▼

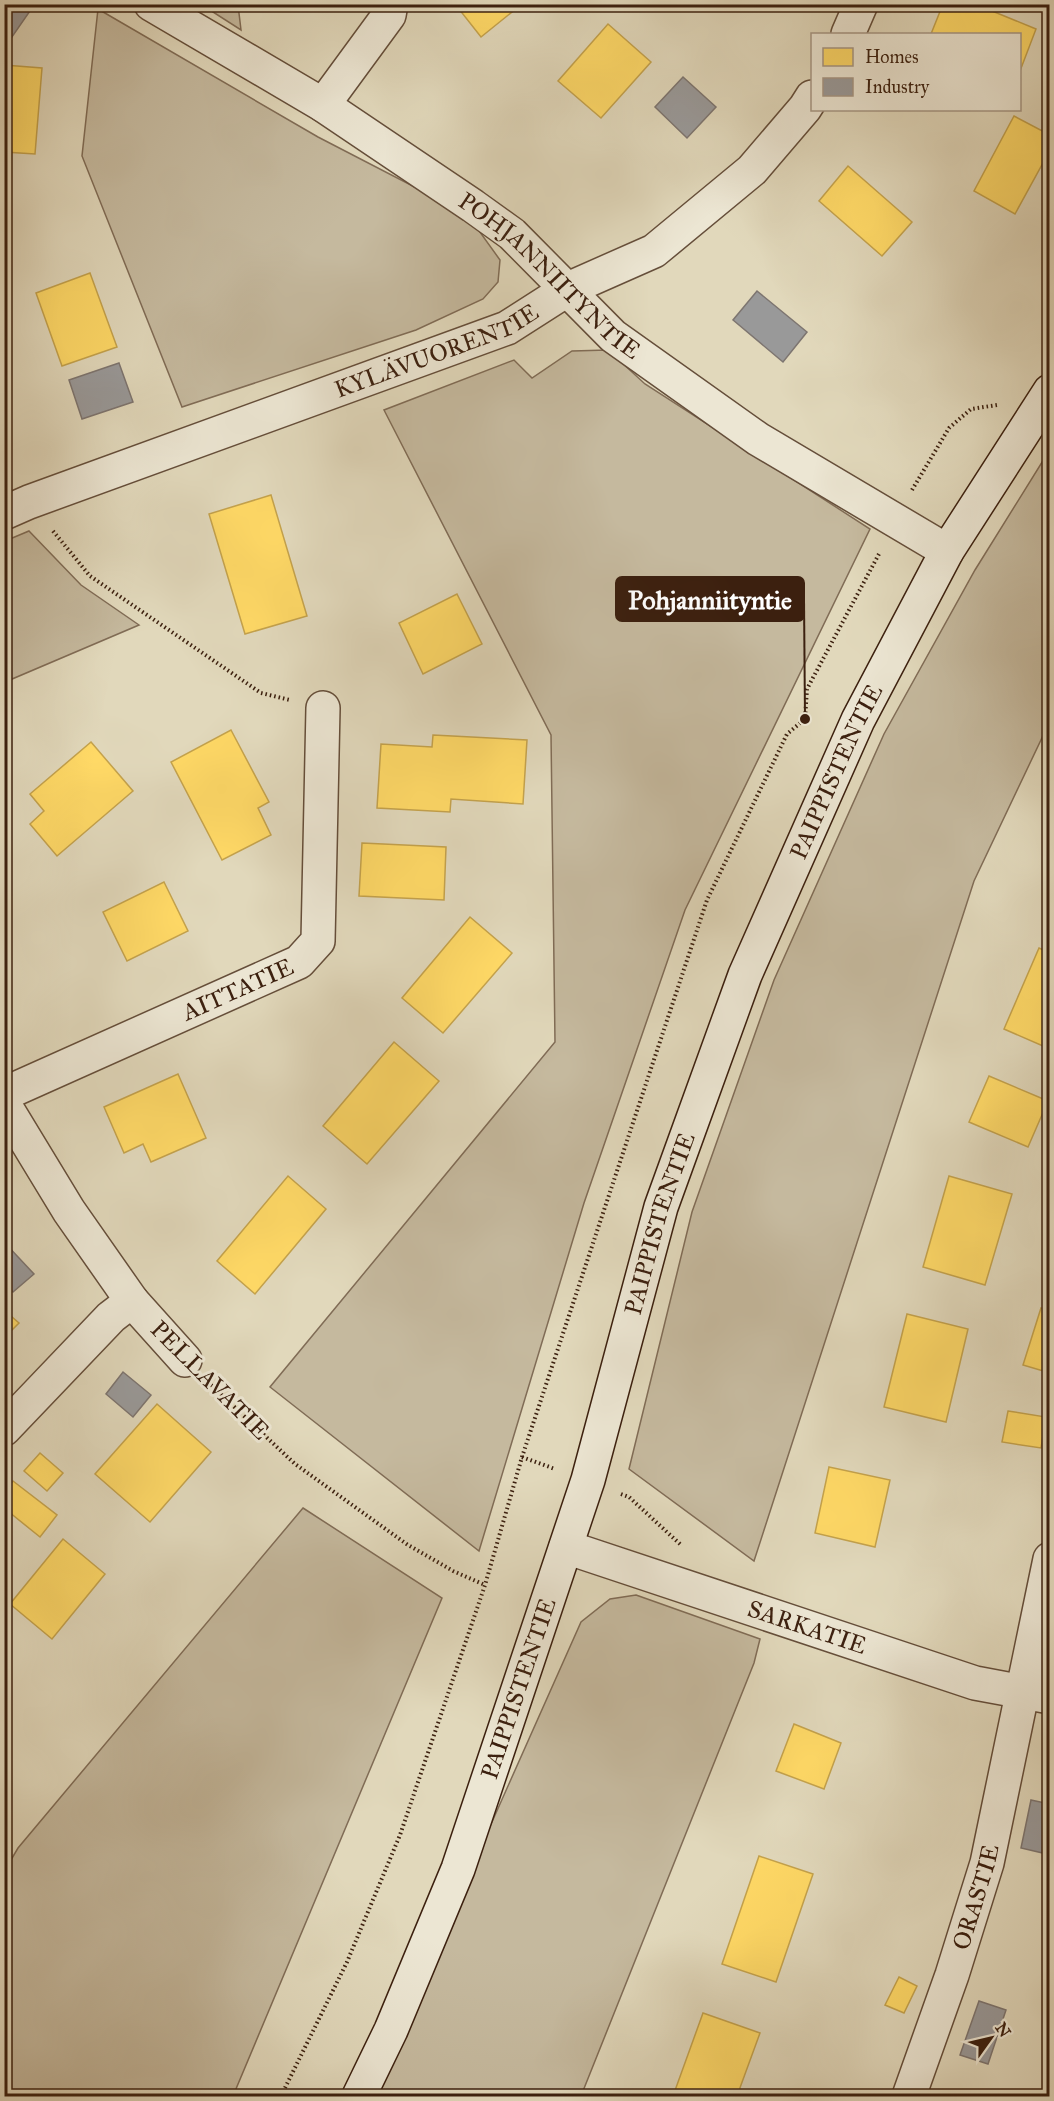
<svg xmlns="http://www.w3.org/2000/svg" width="1054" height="2101" font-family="'IM FELL Great Primer',serif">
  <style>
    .green { fill: #c5b99e; stroke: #806c56; stroke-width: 1.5 }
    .homes { fill: #ffd966; stroke: #c4a24c; stroke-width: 1.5 }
    .industry { fill: #999; stroke: #7d7570; stroke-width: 1.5 }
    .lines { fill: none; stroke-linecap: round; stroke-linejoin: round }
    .street-casing { stroke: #654e3a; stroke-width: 36 }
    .secondary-casing { stroke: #3c200f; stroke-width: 36 }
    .path { stroke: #3c200f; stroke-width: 4; stroke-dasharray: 1.5 3; stroke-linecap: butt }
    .street { stroke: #ece6d3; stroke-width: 33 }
    .secondary { stroke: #ece6d3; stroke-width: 33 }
    .labels { text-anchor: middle; stroke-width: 6; stroke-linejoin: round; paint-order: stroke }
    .street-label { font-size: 24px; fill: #3c200f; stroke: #ece6d3 }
    .leader { fill: none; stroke: #3c200f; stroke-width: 2 }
    .callout-dot { fill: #3c200f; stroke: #ece6d3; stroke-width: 2 }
    .callout { fill: #3c200f; stroke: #3c200f; stroke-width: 2 }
    .callout-label { font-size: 26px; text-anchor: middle; font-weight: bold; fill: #fff }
  </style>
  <rect width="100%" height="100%" fill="#e1d8bb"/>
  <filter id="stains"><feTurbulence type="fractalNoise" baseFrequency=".00333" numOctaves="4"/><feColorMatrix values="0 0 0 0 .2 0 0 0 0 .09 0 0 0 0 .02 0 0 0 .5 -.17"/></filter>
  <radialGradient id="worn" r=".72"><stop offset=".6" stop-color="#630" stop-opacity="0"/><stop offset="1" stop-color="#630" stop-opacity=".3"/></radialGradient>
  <g class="green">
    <path d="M202,5H238L241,30Z"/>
    <path d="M98,9L318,137L467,214L500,260L498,282L483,299L416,330L182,407L82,156Z"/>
    <path d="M608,350L645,384L870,529L685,910L584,1203L479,1551L270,1387L555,1042L551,735L384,410L514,360L532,378L572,351Z"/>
    <path d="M1049,451V723L974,881L754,1561L629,1469L692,1212L774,980L884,734L975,570Z"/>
    <path d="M29,531L81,585L139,625L5,682V541Z"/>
    <path d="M303,1508L442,1598L233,2096H5V1870L18,1848Z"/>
    <path d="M636,1595L760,1639L754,1663L581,2096H370L581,1622L610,1599Z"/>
  </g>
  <g class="homes">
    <path d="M455,4H522L481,37Z"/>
    <path d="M943,4H975L1036,29L1020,71V34H931Z"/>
    <path d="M608,24L651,62L601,118L558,81Z"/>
    <path d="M4,65L42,68L35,154L4,152Z"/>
    <path d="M1014,116L1050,135V150L1015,214L974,191Z"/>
    <path d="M848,166L912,222L882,256L819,201Z"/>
    <path d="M90,273L117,347L62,366L36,293Z"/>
    <path d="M271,495L307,616L245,634L209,514Z"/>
    <path d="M457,594L482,644L423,674L399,623Z"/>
    <path d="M231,730L269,802L258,808L271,835L222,860L171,762Z"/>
    <path d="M433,735L527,740L523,804L451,799L450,812L377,808L381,744L432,747Z"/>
    <path d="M91,742L133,791L57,856L30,824L44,811L30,794Z"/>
    <path d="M362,843L446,847L444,900L359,896Z"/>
    <path d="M164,882L188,931L127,961L103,912Z"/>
    <path d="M470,917L512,953L443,1033L402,998Z"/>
    <path d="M1039,948L1050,953V1049L1004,1029Z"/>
    <path d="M394,1042L439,1081L367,1164L323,1126Z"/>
    <path d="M178,1074L206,1138L151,1162L143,1144L124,1153L104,1107Z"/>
    <path d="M989,1076L1048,1101L1028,1147L969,1122Z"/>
    <path d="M288,1176L326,1209L255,1294L217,1261Z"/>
    <path d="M949,1176L1012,1194L985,1285L923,1267Z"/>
    <path d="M1041,1308L1050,1310V1373L1023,1365Z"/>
    <path d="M4,1310L19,1323L4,1338Z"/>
    <path d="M907,1314L968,1329L946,1422L884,1407Z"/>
    <path d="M157,1404L211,1452L150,1522L95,1474Z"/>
    <path d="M1008,1411L1046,1417L1041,1448L1002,1442Z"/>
    <path d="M40,1453L63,1473L47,1491L24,1471Z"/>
    <path d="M829,1467L890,1480L875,1547L815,1533Z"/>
    <path d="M13,1481L57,1515L40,1537L4,1508V1492Z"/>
    <path d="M63,1539L105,1574L52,1639L10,1604Z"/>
    <path d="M794,1724L841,1743L824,1789L776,1771Z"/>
    <path d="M759,1856L813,1874L776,1982L722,1964Z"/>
    <path d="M899,1977L917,1986L904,2013L885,2005Z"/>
    <path d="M703,2013L760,2033L737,2096H673Z"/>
  </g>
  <g class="industry">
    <path d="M4,4H21L30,11L5,47Z"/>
    <path d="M683,77L716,107L687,138L655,107Z"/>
    <path d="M757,291L807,332L783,362L733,320Z"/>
    <path d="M119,363L133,402L82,419L69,380Z"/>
    <path d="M4,1242L34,1274L13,1292L4,1283Z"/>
    <path d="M123,1372L151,1395L133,1417L106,1394Z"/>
    <path d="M1031,1800L1050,1804V1842L1047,1854L1021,1848Z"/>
    <path d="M979,2001L1006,2010L988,2064L960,2055Z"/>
  </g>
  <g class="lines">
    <defs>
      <g id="street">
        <path id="s1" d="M151,4L323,105L473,206L512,234L613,336L758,439L947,551"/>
        <path d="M848,34L861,4"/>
        <path d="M323,105L389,15L391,4"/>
        <path id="s2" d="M4,513L29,502L507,328L568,289L654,251L752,170L805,108L812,97"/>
        <path id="s3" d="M4,1094L299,962L318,941L323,708"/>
        <path d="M4,1104L69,1211L132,1301L185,1360"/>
        <path d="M4,1429L111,1317L132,1301"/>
        <path id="s4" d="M566,1547L975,1683L1050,1697"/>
        <path id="s5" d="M909,2096L952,1975L987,1863L1050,1559"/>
      </g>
      <g id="secondary">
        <path id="s6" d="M359,2096L391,2030L458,1869L588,1480L661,1207L745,975L858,720L947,551L1050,391"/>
      </g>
    </defs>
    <use href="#street" class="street-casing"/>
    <use href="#secondary" class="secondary-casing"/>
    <g class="path">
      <path d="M912,490L949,428L971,409L997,405"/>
      <path d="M53,531L90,576L261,693L290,700"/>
      <path d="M211,1385L295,1464L408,1545L453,1571L485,1585"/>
      <path d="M522,1457L555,1469"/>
      <path d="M621,1494L629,1497L681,1545"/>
      <path d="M281,2096L347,1962L400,1835L485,1585L522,1457L707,900L787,734L805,719L807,689L880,552"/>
    </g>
    <use href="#street" class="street"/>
    <use href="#secondary" class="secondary"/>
  </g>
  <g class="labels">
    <g class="street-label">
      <text dy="8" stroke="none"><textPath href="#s1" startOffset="484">POHJANNIITYNTIE</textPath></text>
      <text dy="8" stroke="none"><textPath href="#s2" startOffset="462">KYLÄVUORENTIE</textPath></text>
      <text dy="8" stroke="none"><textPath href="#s6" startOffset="1410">PAIPPISTENTIE</textPath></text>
      <text dy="8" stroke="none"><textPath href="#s3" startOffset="256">AITTATIE</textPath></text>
      <text dy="8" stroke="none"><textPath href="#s6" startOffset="924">PAIPPISTENTIE</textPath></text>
      <text transform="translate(210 1380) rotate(45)" y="8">PELLAVATIE</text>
      <text dy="8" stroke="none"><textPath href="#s4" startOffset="254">SARKATIE</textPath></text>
      <text dy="8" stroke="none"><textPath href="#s6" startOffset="438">PAIPPISTENTIE</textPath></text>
      <text dy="8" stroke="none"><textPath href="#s5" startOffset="210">ORASTIE</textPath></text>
    </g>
  </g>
  <path class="leader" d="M805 719L804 599"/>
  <circle class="callout-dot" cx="805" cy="719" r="6"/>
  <rect class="callout" x="616" y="577" width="188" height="44" rx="6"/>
  <g class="callout-label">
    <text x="710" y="609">Pohjanniityntie</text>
  </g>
  <rect width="1054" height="2101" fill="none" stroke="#e1d8bb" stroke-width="24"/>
  <rect x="6" y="6" width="1042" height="2089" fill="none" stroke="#3c200f" stroke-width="3"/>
  <rect x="12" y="12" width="1030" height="2077" fill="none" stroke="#3c200f" stroke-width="1.5"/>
  <rect x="811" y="33" width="210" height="78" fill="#ece6d3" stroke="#a69785" stroke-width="1.5"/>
  <rect x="823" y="48" width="30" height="18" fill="#ffd966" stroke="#a69785" stroke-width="1.5"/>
  <text x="865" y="63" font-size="18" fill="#3c200f">Homes</text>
  <rect x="823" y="78" width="30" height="18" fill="#999999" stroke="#a69785" stroke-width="1.5"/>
  <text x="865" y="93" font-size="18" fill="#3c200f">Industry</text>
  <g transform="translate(991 2038) rotate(56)" stroke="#ece6d3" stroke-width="4.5" paint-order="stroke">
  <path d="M0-4.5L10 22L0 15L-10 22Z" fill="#3c200f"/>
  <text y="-9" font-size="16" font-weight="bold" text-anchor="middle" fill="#3c200f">N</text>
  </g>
  <rect width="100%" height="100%" filter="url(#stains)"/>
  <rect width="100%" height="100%" fill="url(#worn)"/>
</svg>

▲

EXERCISE PROMPT: For each line of the material that includes the word "lines", make a copy.

TASK OUTPUT:
    .lines { fill: none; stroke-linecap: round; stroke-linejoin: round }
  <g class="lines">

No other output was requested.